BenchBox Test Quality Guidelines¶
This document defines standards for writing effective, maintainable tests in BenchBox.
Core Principles¶
Test Behavior, Not Implementation - Tests should verify what the code does, not how it does it.
Distinct Purpose - Every test should have a unique, documented purpose.
Fail Meaningfully - When a test fails, the failure message should clearly indicate what’s wrong.
Minimal Brittleness - Tests should not break due to unrelated changes.
Anti-Patterns to Avoid¶
1. Enum/Constant Count Tests¶
Bad: Testing that a collection has a specific count.
# BAD - breaks when tables are added/removed
def test_table_count():
assert len(TABLES) == 21
Good: Test structural properties or specific members.
# GOOD - tests behavior, not implementation detail
def test_all_tables_have_required_columns():
for table in TABLES:
assert table.has_primary_key()
assert "created_at" in table.column_names
# GOOD - tests specific requirements
def test_required_tables_present():
required = {"users", "orders", "products"}
assert required.issubset(set(TABLES.keys()))

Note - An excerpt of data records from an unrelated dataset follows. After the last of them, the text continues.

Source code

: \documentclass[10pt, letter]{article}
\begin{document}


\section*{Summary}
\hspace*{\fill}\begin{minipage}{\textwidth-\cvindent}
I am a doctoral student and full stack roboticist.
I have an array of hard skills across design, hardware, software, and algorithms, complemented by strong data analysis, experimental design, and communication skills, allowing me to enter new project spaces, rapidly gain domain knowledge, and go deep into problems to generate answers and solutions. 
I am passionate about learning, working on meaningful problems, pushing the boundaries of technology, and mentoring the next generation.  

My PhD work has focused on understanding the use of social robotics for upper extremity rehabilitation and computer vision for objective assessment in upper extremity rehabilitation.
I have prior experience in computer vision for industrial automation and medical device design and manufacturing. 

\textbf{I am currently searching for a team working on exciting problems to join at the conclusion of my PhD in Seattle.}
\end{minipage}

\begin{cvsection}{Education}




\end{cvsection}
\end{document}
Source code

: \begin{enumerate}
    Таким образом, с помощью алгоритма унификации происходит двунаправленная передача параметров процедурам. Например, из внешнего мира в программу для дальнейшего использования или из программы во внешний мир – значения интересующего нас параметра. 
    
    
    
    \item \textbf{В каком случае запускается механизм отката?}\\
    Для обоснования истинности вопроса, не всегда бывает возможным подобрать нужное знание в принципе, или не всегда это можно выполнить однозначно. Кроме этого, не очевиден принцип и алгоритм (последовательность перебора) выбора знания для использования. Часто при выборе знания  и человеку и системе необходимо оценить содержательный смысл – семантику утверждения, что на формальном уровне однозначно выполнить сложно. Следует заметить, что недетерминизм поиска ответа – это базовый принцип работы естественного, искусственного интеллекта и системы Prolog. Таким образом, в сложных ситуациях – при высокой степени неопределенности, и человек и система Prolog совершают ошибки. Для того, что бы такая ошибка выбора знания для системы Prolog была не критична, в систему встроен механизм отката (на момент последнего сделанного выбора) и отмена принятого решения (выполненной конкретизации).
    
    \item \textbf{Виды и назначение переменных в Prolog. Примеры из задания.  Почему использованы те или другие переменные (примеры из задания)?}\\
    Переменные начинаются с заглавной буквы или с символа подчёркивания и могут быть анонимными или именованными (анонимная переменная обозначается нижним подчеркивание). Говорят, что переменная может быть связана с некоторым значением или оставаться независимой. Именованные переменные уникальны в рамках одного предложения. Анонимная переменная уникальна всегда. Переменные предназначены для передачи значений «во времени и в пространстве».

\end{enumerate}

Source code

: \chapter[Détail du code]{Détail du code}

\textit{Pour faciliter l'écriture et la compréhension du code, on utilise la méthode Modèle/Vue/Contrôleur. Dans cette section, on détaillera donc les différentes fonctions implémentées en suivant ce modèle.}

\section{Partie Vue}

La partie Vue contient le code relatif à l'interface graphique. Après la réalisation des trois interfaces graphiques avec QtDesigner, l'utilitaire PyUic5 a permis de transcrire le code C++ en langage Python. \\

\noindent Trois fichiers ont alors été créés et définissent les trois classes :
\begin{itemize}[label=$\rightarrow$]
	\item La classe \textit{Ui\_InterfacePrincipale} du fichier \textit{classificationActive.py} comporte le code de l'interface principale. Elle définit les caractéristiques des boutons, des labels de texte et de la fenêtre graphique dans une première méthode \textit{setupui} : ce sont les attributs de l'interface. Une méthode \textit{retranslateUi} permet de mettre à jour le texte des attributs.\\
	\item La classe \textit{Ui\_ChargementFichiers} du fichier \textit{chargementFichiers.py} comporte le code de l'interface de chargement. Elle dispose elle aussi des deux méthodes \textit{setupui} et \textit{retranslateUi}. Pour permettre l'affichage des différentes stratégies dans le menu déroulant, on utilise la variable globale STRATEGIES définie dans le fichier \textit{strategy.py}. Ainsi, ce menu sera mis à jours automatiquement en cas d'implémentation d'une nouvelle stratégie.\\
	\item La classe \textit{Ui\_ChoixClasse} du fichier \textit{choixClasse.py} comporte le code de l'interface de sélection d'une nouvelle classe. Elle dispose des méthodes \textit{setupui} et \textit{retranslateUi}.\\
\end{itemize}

2. Tautological Assertions¶
Bad: Asserting something that would raise an exception anyway.
# BAD - import_module raises ImportError on failure, never returns None
module = importlib.import_module("mypackage")
assert module is not None # Redundant
# BAD - constructor raises on failure
obj = MyClass()
assert obj is not None # Redundant
Good: Remove redundant assertions or replace with meaningful ones.
# GOOD - just import (failure = ImportError with clear message)
importlib.import_module("mypackage")
# GOOD - verify behavior after construction
obj = MyClass()
assert obj.is_initialized
assert obj.config == expected_config
3. Trivial isinstance Checks Without Follow-up¶
Bad: Checking type without verifying content.
# BAD - doesn't verify the dict has expected content
result = get_stats()
assert isinstance(result, dict)
Good: Verify structure or content.
# GOOD - verifies both type and content
result = get_stats()
assert isinstance(result, dict)
assert "row_count" in result
assert result["row_count"] >= 0
4. Constant Equality Tests¶
Bad: Testing that a constant equals its expected value.
# BAD - just duplicates the constant definition
def test_default_scale():
assert DEFAULT_SCALE == 0.01
Good: Test that the constant is used correctly.
# GOOD - tests that default is actually applied
def test_default_scale_applied():
benchmark = TPCH() # No scale_factor arg
assert benchmark.scale_factor == 0.01
5. Over-Specification¶
Bad: Testing format/structure instead of behavior.
# BAD - tests format, not correctness
def test_query_format():
query = generate_query(1)
assert query.startswith("SELECT")
assert "FROM" in query
assert query.endswith(";")
Good: Test that the query works correctly.
# GOOD - tests actual behavior
def test_query_returns_expected_rows():
query = generate_query(1)
result = conn.execute(query)
assert len(result) == expected_count
Valid Uses of is not None¶
Sometimes assert x is not None is appropriate:
# VALID - function legitimately returns None for invalid input
plan = parser.parse(malformed_input)
if plan is not None: # Parser returns None for unparseable input
assert plan.logical_root is not None
# VALID - optional field that should be present in this test case
result = get_user(user_id)
assert result.email is not None # Some users might not have email
The key distinction: use is not None when None is a valid return value that you want to explicitly check for, not when the function would raise an exception instead.
Good Test Characteristics¶
Validates behavior that could break - The test would fail if the feature regressed.
Tests edge cases and error conditions - Happy path + error handling.
Prevents known regressions - Captures bugs that were fixed.
Documents expected behavior - Reading the test shows what the code should do.
Is independent and deterministic - No order dependencies, no flakiness.
Has a clear, descriptive name -
test_empty_input_returns_empty_listnottest_func1.
Test Organization¶
Naming Convention¶
def test_<what>_<condition>_<expected_result>():
"""Optional docstring explaining why this test exists."""
...
# Examples:
def test_parse_valid_json_returns_dict():
def test_connection_timeout_raises_error():
def test_empty_table_generates_no_rows():
Docstrings¶
Add docstrings when the test name isn’t self-explanatory:
def test_sf10_customer_count():
"""TPC-H spec requires exactly 1.5M customers at SF=10.
This is a compliance requirement, not an arbitrary count.
Ref: TPC-H Specification v3.0.1, Section 4.2.2
"""
assert get_customer_count(scale_factor=10) == 1_500_000
Coverage vs. Quality¶
High test coverage with low-quality tests provides false confidence. Prefer:
80% coverage with meaningful tests
Over 100% coverage with trivial assertions
When in doubt, ask: “If this test passes, what have I actually verified?”